4. Now we are at "1 4 8". 1 is used, the only and the last. Output "1 4 8".
5. Now we are at "1 4 9". 1, 4 are used. Output from 4 - "4 9".

It works because in a tree "used node" means "used (the only parent) edge between it and its parent". So, we actually mark used edges and do not output them again.

For example, when we mark 2, 5 as used - it means that we mark edges 1-2 and 2-5. Then, when we go for "1 2 6" - we don't output edges "1-2" because it is used, but output "2-6".
Marking root node (node 1) as used once doesn't affect the output because its value is never checked. It has a physical explanation - root node has no parent edge.

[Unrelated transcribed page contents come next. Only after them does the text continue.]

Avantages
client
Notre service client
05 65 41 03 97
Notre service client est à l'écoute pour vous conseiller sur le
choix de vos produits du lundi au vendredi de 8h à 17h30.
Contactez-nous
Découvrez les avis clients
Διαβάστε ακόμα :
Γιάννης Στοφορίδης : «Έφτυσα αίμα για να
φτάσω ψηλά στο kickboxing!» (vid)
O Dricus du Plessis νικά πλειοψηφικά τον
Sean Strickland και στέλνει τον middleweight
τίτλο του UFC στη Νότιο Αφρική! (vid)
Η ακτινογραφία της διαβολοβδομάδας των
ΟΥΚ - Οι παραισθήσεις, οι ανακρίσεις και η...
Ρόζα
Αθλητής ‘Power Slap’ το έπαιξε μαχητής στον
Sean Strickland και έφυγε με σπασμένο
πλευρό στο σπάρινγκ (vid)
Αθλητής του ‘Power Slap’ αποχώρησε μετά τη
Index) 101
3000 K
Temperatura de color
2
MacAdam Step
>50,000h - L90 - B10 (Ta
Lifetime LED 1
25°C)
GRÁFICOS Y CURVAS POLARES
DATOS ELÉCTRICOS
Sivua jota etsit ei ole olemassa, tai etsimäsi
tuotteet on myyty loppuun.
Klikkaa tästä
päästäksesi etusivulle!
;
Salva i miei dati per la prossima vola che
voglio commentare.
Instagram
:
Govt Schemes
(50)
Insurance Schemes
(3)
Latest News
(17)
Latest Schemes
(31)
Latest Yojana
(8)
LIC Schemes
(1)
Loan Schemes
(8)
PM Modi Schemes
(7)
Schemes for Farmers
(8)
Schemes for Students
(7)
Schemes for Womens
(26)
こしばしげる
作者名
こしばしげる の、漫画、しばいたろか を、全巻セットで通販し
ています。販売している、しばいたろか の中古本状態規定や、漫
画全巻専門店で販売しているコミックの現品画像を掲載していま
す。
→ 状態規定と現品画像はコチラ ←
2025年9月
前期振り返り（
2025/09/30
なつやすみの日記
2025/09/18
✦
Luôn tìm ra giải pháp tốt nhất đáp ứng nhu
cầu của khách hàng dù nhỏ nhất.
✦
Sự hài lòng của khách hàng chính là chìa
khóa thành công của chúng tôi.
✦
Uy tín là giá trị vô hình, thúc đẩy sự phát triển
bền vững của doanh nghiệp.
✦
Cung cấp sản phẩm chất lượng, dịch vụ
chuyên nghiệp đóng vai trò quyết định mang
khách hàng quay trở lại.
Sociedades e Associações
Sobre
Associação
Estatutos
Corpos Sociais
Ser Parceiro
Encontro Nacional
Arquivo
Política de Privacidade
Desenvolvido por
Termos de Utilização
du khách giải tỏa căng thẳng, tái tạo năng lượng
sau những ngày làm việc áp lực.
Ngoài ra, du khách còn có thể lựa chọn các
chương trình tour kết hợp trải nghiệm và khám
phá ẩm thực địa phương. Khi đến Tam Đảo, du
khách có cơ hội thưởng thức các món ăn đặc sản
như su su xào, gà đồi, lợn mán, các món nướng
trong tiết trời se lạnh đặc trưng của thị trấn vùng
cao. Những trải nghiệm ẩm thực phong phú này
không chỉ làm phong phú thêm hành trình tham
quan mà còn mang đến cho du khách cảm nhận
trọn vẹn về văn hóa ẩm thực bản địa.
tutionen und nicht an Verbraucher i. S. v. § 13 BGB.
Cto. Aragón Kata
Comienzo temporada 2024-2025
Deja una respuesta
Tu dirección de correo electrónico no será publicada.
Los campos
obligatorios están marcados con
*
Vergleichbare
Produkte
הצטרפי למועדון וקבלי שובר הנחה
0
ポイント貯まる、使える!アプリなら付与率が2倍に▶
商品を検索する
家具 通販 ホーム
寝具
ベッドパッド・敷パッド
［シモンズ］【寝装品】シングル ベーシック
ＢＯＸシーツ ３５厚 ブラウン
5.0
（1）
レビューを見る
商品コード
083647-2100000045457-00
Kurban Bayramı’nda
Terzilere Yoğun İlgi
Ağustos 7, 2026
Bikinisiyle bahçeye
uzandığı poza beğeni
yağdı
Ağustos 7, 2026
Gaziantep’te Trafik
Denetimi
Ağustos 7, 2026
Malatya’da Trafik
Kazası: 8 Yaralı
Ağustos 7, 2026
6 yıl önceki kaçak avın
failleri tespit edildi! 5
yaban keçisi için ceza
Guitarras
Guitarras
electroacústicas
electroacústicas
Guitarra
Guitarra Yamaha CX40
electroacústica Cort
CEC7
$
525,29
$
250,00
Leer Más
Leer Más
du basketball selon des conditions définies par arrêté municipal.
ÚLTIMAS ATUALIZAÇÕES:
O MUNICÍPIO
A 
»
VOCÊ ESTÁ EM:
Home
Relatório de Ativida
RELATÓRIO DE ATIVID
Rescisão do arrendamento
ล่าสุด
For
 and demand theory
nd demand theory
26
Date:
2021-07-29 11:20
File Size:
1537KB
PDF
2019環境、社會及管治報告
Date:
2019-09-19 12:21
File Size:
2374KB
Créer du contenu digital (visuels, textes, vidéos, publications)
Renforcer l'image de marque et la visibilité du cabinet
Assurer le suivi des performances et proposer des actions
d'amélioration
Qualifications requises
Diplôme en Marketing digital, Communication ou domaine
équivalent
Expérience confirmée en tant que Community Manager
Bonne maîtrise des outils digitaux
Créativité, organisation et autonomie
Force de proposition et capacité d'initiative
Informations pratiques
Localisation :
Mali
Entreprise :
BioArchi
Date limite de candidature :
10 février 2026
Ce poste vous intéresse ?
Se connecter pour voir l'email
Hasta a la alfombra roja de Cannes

Sorry for a poor explanation. It is pretty difficult to explain an algorithm on trees without drawing :) Feel free to ask any questions concerning algorithms or C#.

Here is the working IDEOne demo.

P.S. This code is, probably, not a good and proper C# code (avoided auto-properties, avoided LINQ) in order to make it understandable to other coders.

Of course, this algorithm is not perfect - we can remove currentPath because in a tree the path is easily recoverable; we can improve output; we can encapsulate this algorithm in a class. I just have tried to show the common solution.

Answer 2

This is a tree. The other solutions probably work but are unnecessarily complicated. Represent a tree structure in Python.

class Node:
    def __init__(self, label, children):
        self.label = label
        self.children = children

Then the tree

  1
 / \
2   3
   / \
  4   5

is Node(1, [Node(2, []), Node(3, [Node(4, []), Node(5, [])])]). Make a recursive procedure as follows. We guarantee that the root appears in the first path.

def disjointpaths(node):
    if node.children:
        paths = []
        for child in node.children:
            childpaths = disjointpaths(child)
            childpaths[0].insert(0, node.label)
            paths.extend(childpaths)
        return paths
    else:
        return [[node.label]]

This can be optimized (first target: stop inserting at the front of a list).